+++ DATA FOR ANALYSIS

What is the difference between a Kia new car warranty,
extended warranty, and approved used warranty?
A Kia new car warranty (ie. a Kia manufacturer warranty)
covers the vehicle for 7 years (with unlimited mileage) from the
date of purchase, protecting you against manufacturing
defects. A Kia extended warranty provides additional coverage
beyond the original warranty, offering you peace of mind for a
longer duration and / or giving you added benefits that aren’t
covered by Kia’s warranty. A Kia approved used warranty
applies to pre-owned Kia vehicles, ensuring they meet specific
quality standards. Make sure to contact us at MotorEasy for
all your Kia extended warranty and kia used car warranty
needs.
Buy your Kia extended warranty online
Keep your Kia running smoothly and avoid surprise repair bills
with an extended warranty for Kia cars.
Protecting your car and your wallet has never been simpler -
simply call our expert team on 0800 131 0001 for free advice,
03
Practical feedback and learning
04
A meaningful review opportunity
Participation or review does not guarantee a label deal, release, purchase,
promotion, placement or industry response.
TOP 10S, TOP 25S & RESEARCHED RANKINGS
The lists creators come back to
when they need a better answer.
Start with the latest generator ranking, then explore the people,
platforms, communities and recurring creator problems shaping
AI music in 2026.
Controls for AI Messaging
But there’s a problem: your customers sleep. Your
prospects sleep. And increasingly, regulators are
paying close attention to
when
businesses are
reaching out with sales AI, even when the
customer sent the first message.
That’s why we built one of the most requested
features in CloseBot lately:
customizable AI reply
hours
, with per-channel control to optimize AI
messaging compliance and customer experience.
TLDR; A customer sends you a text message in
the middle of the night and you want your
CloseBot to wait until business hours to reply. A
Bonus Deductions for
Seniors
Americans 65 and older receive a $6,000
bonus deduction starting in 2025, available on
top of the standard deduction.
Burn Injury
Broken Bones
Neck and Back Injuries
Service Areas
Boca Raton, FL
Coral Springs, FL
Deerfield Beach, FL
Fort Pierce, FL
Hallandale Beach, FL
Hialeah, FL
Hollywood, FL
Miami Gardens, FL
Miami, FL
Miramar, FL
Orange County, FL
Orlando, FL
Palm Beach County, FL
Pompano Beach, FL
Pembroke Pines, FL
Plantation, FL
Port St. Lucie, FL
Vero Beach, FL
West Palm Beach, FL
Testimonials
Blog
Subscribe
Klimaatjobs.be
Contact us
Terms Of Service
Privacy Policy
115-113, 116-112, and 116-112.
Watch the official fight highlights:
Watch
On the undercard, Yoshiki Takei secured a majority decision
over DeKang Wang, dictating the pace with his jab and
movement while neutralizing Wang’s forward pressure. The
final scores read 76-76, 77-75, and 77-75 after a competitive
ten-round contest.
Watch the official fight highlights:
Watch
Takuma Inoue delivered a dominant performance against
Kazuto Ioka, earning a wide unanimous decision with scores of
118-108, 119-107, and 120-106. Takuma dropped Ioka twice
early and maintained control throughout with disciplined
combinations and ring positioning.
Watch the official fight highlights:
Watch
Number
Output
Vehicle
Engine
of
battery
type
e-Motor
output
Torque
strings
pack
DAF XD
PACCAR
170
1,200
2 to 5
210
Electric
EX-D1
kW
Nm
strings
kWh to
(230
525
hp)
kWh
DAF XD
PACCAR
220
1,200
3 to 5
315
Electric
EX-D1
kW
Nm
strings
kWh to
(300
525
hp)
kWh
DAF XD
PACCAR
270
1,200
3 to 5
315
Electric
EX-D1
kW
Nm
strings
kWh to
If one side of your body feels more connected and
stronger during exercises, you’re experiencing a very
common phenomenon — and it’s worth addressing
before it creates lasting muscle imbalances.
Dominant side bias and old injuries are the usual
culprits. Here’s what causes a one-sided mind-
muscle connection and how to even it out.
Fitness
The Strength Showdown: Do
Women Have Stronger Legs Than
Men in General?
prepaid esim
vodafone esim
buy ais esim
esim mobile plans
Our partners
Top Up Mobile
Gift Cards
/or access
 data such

++++++
+++ DATA FOR ANALYSIS

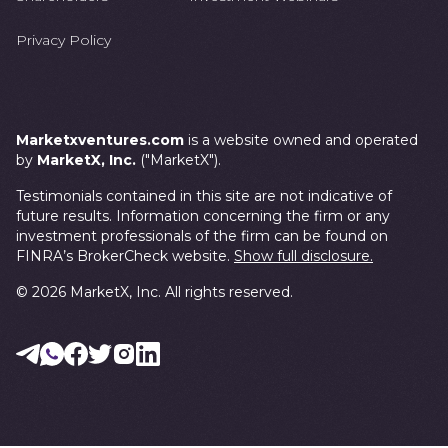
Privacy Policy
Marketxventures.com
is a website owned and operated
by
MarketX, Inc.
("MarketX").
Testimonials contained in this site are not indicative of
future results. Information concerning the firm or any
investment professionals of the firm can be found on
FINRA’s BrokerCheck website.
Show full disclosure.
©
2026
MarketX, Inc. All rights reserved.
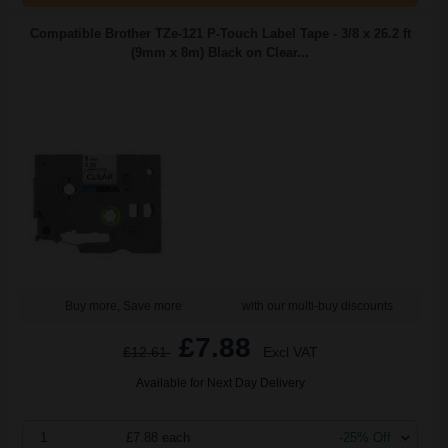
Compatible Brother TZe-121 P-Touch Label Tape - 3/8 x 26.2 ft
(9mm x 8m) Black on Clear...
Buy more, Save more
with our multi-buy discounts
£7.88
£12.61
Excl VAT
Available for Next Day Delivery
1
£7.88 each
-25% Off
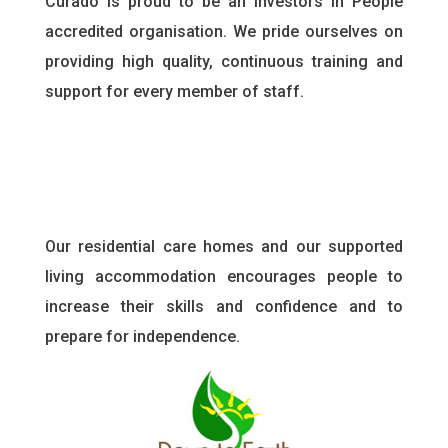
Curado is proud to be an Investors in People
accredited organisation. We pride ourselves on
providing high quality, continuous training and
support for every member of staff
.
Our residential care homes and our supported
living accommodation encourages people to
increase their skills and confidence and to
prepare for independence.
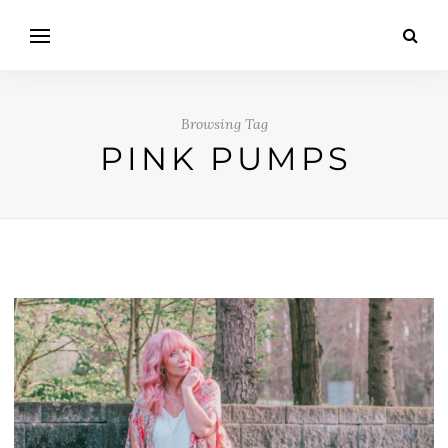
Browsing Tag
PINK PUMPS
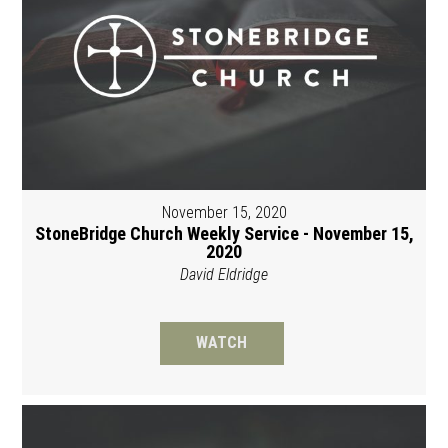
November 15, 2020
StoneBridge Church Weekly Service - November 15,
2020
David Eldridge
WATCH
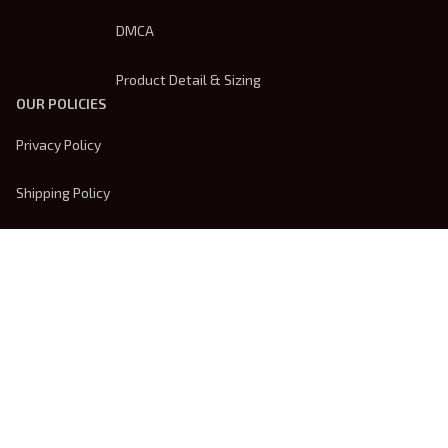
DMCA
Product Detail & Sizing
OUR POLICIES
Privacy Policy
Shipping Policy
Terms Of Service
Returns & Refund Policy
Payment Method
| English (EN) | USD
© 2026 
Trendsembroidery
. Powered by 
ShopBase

++++++

= TASK GOAL =
Look back at the entries above and repeat, unchanged, every line from the line holding "What is the" through the line holding "quality standards. Make".

= WRITTEN ANSWER =
What is the difference between a Kia new car warranty,
extended warranty, and approved used warranty?
A Kia new car warranty (ie. a Kia manufacturer warranty)
covers the vehicle for 7 years (with unlimited mileage) from the
date of purchase, protecting you against manufacturing
defects. A Kia extended warranty provides additional coverage
beyond the original warranty, offering you peace of mind for a
longer duration and / or giving you added benefits that aren’t
covered by Kia’s warranty. A Kia approved used warranty
applies to pre-owned Kia vehicles, ensuring they meet specific
quality standards. Make sure to contact us at MotorEasy for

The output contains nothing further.